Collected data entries
__________
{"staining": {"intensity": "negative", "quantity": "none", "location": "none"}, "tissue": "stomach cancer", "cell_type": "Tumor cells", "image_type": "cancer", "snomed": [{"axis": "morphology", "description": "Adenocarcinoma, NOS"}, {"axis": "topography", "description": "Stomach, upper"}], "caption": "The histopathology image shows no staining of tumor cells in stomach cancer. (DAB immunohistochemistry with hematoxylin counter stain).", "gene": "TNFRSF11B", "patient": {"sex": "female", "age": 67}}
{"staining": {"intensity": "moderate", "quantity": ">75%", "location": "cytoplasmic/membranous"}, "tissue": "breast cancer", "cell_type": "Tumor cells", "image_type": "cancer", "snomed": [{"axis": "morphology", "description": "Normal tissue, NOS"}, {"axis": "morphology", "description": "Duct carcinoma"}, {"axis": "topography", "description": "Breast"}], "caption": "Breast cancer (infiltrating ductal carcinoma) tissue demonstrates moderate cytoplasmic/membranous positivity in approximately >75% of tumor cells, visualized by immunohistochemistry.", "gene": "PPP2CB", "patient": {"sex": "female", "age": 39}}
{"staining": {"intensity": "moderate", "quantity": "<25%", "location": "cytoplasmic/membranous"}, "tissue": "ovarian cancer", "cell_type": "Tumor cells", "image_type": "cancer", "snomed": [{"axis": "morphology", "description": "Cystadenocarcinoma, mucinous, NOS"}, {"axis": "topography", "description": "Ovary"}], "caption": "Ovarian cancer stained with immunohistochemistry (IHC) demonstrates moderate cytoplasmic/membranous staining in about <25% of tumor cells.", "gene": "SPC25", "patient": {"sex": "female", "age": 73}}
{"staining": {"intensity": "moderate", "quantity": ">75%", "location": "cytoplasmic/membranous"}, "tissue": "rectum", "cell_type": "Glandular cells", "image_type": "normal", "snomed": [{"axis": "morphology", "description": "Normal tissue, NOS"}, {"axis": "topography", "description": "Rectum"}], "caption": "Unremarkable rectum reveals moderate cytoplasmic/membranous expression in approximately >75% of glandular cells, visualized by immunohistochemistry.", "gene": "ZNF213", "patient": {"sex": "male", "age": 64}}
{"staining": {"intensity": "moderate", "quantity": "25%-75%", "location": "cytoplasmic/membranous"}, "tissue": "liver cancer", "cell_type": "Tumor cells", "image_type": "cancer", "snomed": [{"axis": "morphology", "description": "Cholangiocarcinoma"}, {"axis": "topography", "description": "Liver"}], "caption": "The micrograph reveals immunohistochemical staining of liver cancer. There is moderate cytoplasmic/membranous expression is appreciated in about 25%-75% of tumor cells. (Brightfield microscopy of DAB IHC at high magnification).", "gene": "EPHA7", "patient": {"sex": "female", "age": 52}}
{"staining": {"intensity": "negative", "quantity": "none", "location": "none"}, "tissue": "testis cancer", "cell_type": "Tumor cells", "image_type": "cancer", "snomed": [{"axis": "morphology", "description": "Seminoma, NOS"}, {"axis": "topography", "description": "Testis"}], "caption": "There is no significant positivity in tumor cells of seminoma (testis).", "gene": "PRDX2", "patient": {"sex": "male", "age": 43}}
__________
■ Aim of the exercise: Copy out every entry exactly.

■ Task response:
{"staining": {"intensity": "negative", "quantity": "none", "location": "none"}, "tissue": "stomach cancer", "cell_type": "Tumor cells", "image_type": "cancer", "snomed": [{"axis": "morphology", "description": "Adenocarcinoma, NOS"}, {"axis": "topography", "description": "Stomach, upper"}], "caption": "The histopathology image shows no staining of tumor cells in stomach cancer. (DAB immunohistochemistry with hematoxylin counter stain).", "gene": "TNFRSF11B", "patient": {"sex": "female", "age": 67}}
{"staining": {"intensity": "moderate", "quantity": ">75%", "location": "cytoplasmic/membranous"}, "tissue": "breast cancer", "cell_type": "Tumor cells", "image_type": "cancer", "snomed": [{"axis": "morphology", "description": "Normal tissue, NOS"}, {"axis": "morphology", "description": "Duct carcinoma"}, {"axis": "topography", "description": "Breast"}], "caption": "Breast cancer (infiltrating ductal carcinoma) tissue demonstrates moderate cytoplasmic/membranous positivity in approximately >75% of tumor cells, visualized by immunohistochemistry.", "gene": "PPP2CB", "patient": {"sex": "female", "age": 39}}
{"staining": {"intensity": "moderate", "quantity": "<25%", "location": "cytoplasmic/membranous"}, "tissue": "ovarian cancer", "cell_type": "Tumor cells", "image_type": "cancer", "snomed": [{"axis": "morphology", "description": "Cystadenocarcinoma, mucinous, NOS"}, {"axis": "topography", "description": "Ovary"}], "caption": "Ovarian cancer stained with immunohistochemistry (IHC) demonstrates moderate cytoplasmic/membranous staining in about <25% of tumor cells.", "gene": "SPC25", "patient": {"sex": "female", "age": 73}}
{"staining": {"intensity": "moderate", "quantity": ">75%", "location": "cytoplasmic/membranous"}, "tissue": "rectum", "cell_type": "Glandular cells", "image_type": "normal", "snomed": [{"axis": "morphology", "description": "Normal tissue, NOS"}, {"axis": "topography", "description": "Rectum"}], "caption": "Unremarkable rectum reveals moderate cytoplasmic/membranous expression in approximately >75% of glandular cells, visualized by immunohistochemistry.", "gene": "ZNF213", "patient": {"sex": "male", "age": 64}}
{"staining": {"intensity": "moderate", "quantity": "25%-75%", "location": "cytoplasmic/membranous"}, "tissue": "liver cancer", "cell_type": "Tumor cells", "image_type": "cancer", "snomed": [{"axis": "morphology", "description": "Cholangiocarcinoma"}, {"axis": "topography", "description": "Liver"}], "caption": "The micrograph reveals immunohistochemical staining of liver cancer. There is moderate cytoplasmic/membranous expression is appreciated in about 25%-75% of tumor cells. (Brightfield microscopy of DAB IHC at high magnification).", "gene": "EPHA7", "patient": {"sex": "female", "age": 52}}
{"staining": {"intensity": "negative", "quantity": "none", "location": "none"}, "tissue": "testis cancer", "cell_type": "Tumor cells", "image_type": "cancer", "snomed": [{"axis": "morphology", "description": "Seminoma, NOS"}, {"axis": "topography", "description": "Testis"}], "caption": "There is no significant positivity in tumor cells of seminoma (testis).", "gene": "PRDX2", "patient": {"sex": "male", "age": 43}}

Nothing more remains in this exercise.